I had already been walking this path for quite some time, yet somehow I still wanted to continue living as I always had. I had ignored all the warning signs. And I had no idea how to navigate the physical symptoms that suddenly began appearing. I started to feel helpless and old. I realized that I, too, had become entangled in the beliefs of society — even though I felt I should know better by now. But there is a difference between knowing something intellectually and truly living through it. For the first time, I became deeply aware that I was moving through a profound process of transformation. And Mother Elder showed me what that truly meant.

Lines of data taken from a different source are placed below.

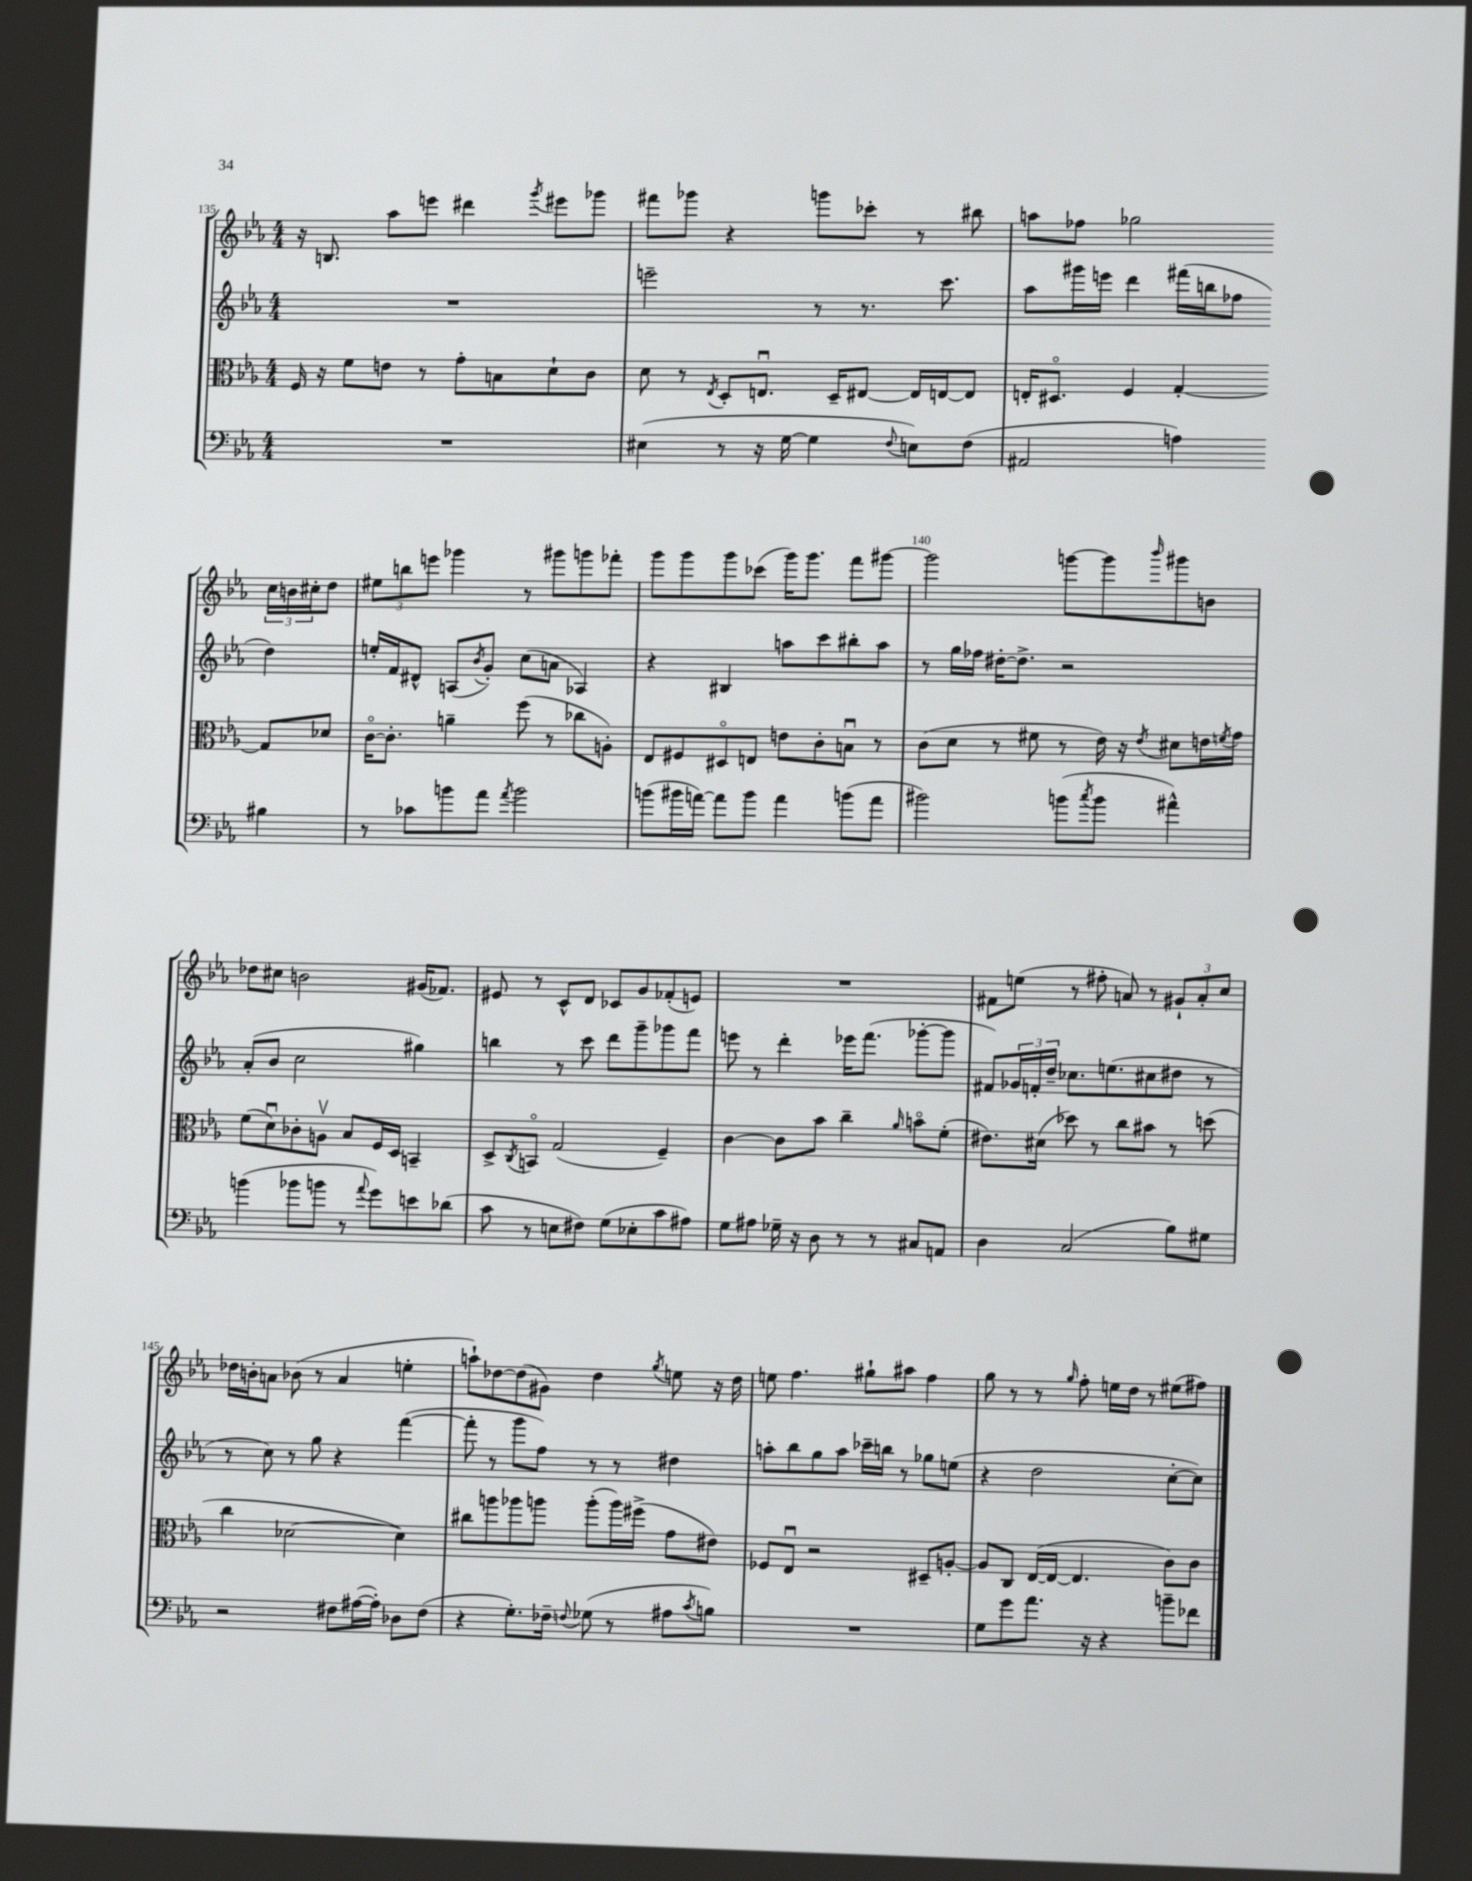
<<
\new StaffGroup <<
\new Staff = "s0" {
    \clef treble \key ees \major \numericTimeSignature \time 4/4
    r16 b8. aes''8 e'''8 dis'''4 \acciaccatura { g'''8 } eis'''8 ges'''8 |
    fis'''8 ges'''8 r4 g'''8 ces'''8-. r8 bis''8 |
    a''8 fes''8 ges''2 \tuplet 3/2 { c''16 b'16 cis''16-. } d''8 |
    \tuplet 3/2 { eis''8 b''8 e'''8 } ges'''4 r8 gis'''8 g'''8 fes'''8-. |
    g'''8 g'''8 g'''8 ces'''8( g'''16) g'''8. f'''8 gis'''8~ |
    gis'''2 g'''8~ g'''8 \grace { bes'''16 } gis'''8 b'8 |
    des''8 cis''8 b'2 gis'16( fes'8.) |
    eis'8 r8 c'8-^ d'8 ces'8 g'8 fes'8-.( e'8) |
    R1 |
    fis'8 e''8( r8 fis''8-. a'8) r8 \tuplet 3/2 { gis'8-! a'8-. c''8 } |
    des''16 b'16-. a'8 bes'8( r8 a'4 e''4-. |
    a''8-!) des''8~ des''8( gis'8) des''4 \acciaccatura { g''8 } e''8 r16 des''16 |
    e''8 f''4. gis''8-! ais''8 f''4 |
    g''8 r8 r8 \grace { g''16 } f''8-. e''16 d''16 r8 eis''8( fis''8) \bar "|." |
}
\new Staff = "s1" {
    \clef treble \key ees \major \numericTimeSignature \time 4/4
    R1 |
    e'''2-- r8 r8. c'''8. |
    aes''8 gis'''16 e'''16 d'''4 fis'''16( b''16 fes''8 d''4) |
    e''16-. f'16 dis'8-^ a8( \acciaccatura { bes'8 } g'8-.) c''8( a'8 aes4) |
    r4 bis4 a''8 c'''8 bis''8-. a''8 |
    r8 g''16 fes''16 dis''16~-. dis''8.-> r2 |
    aes'8-.( bes'8 c''2 gis''4) |
    b''4 r8 c'''8 d'''8 g'''8-- ges'''8 f'''8 |
    e'''8 r8 d'''4-. ees'''16 f'''8.( ges'''8~-. ges'''8 |
    fis'8) \tuplet 3/2 { ges'16 f'16-. d''16-- } ces''8. e''8.( cis''8 dis''8 r8 |
    r8 c''8) r8 g''8 r4 f'''4~( |
    f'''8-. r8 g'''8 f''8) r8 r8 dis''4 |
    a''8-. bes''8 g''8 a''8 ces'''16-- b''16 r8 ges''8 e''8( |
    r4 d''2 c''8~-. c''8) \bar "|." |
}
\new Staff = "s2" {
    \clef alto \key ees \major \numericTimeSignature \time 4/4
    f16 r16 f'8 e'8 r8 g'8-. b8 d'8-! c'8 |
    d'8 r8 \acciaccatura { ees8 } d8-. e8.\downbow d16-- eis8~ eis16 e16~ e8 |
    e16-. dis8.\flageolet f4 g4~-. g8 des'8 |
    c'16~\flageolet c'8.-. a'4-- f''8( r8 ces''8 a8-.) |
    ees8 fis8 dis8\flageolet e8 e'8 c'8-. b8\downbow r8 |
    c'8( d'8 r8 fis'8 r8 ees'16) r16 \acciaccatura { ees'8 } dis'8 e'16 \acciaccatura { f'8 } g'16 |
    f'8( d'8\downbow) ces'8-. a8\upbow bes8 f16 d16 b,4-- |
    d8-> \acciaccatura { c8 } b,8\flageolet g2( f4--) |
    c'4~ c'8 bes'8 c''4-- \grace { aes'16 } b'8\flageolet f'8-.( |
    eis'8.) dis'16( des''8) r8 c''8 bis'8 r8 d''8( |
    c''4 des'2~ des'4) |
    cis''8 a''8 aes''8 a''8 a''8-.( a''16) fis''16->( g'8 eis'8) |
    fes8 ees8\downbow r2 dis8-- a8~-. |
    a8 c8 ees16~( ees16~ ees4. c'8) c'8 \bar "|." |
}
\new Staff = "s3" {
    \clef bass \key ees \major \numericTimeSignature \time 4/4
    R1 |
    eis4( r8 r16 g16~ g4 \appoggiatura { f8 } e8) f8( |
    ais,2 a4) bis4 |
    r8 ces'8 b'8 aes'8 \acciaccatura { aes'8 } b'2 |
    b'8( bis'16 a'16~) a'8 bis'8 a'4 b'8( a'8 |
    bis'2) b'8( \acciaccatura { c''8 } b'8 ais'4-^) |
    b'4( bes'8 b'8 r8 \appoggiatura { aes'8 } g'8) e'8 des'8( |
    c'8 r8 e8 fis8) g8( ees8-. c'8 ais8) |
    g8 ais8 ges16-- r16 d8 r8 r8 cis8 a,8 |
    d4 c2( bes8) gis8 |
    r2 fis8 ais16~( ais16-.) des8 fis8( |
    r4 g8.-.) fes16-- \appoggiatura { f8 } ges8( r8 ais8 \acciaccatura { c'8 } b8) |
    R1 |
    g8 g'8 aes'8. r16 r4 b'8-- fes'8 \bar "|." |
}
>>
>>
\layout { \context { \Score currentBarNumber = #135 \override BarNumber.break-visibility = ##(#f #t #t) barNumberVisibility = #(every-nth-bar-number-visible 5) } }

I realized that I am within my own process of calcination and distillation — a clearing of all that no longer belongs to me, and an elevation of my being into the next stage of life. And I feel that it is also about revealing my essence. What exactly this means, I will come to understand over time — of that I am certain.

This realization felt deeply liberating. Plants offer us guidance. They support us through our processes. But how we choose to walk the path is ultimately our own free decision.

Yesterday was my third attempt at calcination. After everything that had unfolded, I hoped that this time the ashes would finally turn white. White as snow 😉. Somehow, that felt important to me.

And once again, I entered into a shamanic journey. Mother Elder brought me to a mountain ridge. Before me stretched endless vastness. She invited me to connect with that vastness. At first, I began to feel uncomfortable. It felt too wide, too open, too uncertain. I wanted to retreat back into my inner garden, back to my ancestral mothers. But Mother Elder asked me to remain where I was. She stood behind me and gently placed her hand upon my right shoulder. And so I stayed. I connected with the vastness, and slowly I began to understand that it was my own choice whether I would return to constriction or choose, each day, to connect with openness instead. For that was her message — to practice this daily. Gradually, the uncertainty began transforming into curiosity. Curiosity about what still wished to reveal itself. Curiosity — and even joy — for what was waiting ahead of me. And suddenly, there was also a sense of adventure.

Then, all at once, I began transforming into a great Elder tree. I had become a large and magnificent tree, covered in deep red/black berries. And Mother Elder said: “Look… these are thousands of possibilities.”